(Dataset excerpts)
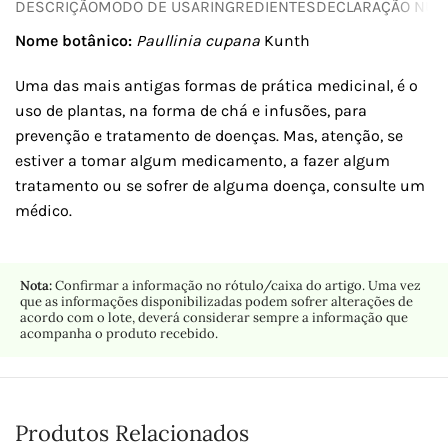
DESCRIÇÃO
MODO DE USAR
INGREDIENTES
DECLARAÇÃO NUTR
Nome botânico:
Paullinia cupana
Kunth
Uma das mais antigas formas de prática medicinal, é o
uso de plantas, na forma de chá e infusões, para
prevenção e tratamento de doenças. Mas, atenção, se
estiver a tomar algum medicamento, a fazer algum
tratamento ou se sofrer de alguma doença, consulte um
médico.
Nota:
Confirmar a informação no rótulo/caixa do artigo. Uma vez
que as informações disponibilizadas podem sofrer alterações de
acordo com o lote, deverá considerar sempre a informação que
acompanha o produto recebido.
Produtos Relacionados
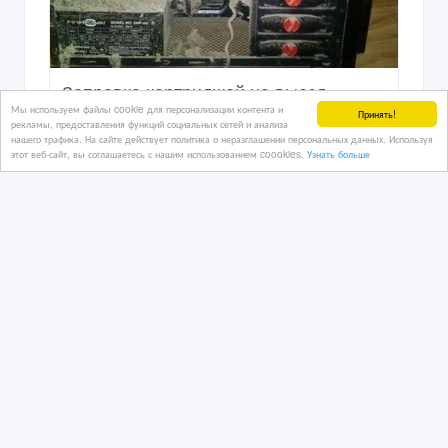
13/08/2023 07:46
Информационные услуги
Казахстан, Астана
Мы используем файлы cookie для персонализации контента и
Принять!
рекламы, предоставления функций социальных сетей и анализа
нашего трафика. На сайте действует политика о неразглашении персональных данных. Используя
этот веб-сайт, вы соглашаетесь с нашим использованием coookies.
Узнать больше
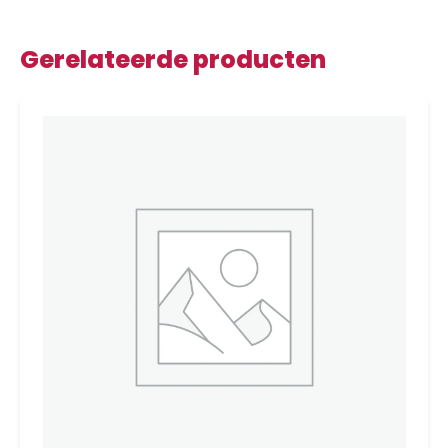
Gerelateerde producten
--
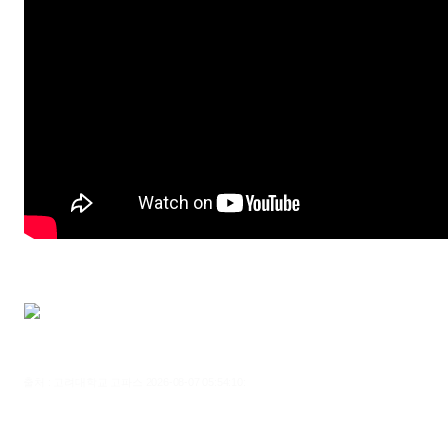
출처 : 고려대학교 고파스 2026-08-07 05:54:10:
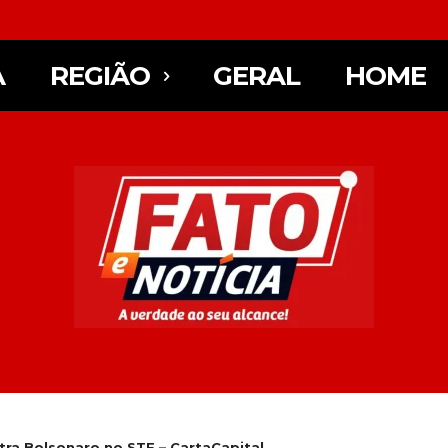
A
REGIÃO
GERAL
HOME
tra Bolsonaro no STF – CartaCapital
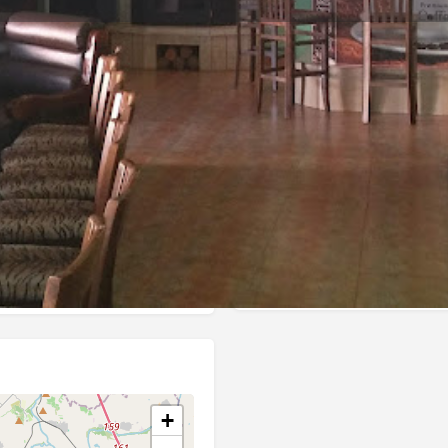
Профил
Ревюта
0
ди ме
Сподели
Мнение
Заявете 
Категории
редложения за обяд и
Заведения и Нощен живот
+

__Directions__: Extract every line in the items above that contains the word "informação".

__Answer space__:
Confirmar a informação no rótulo/caixa do artigo. Uma vez
acordo com o lote, deverá considerar sempre a informação que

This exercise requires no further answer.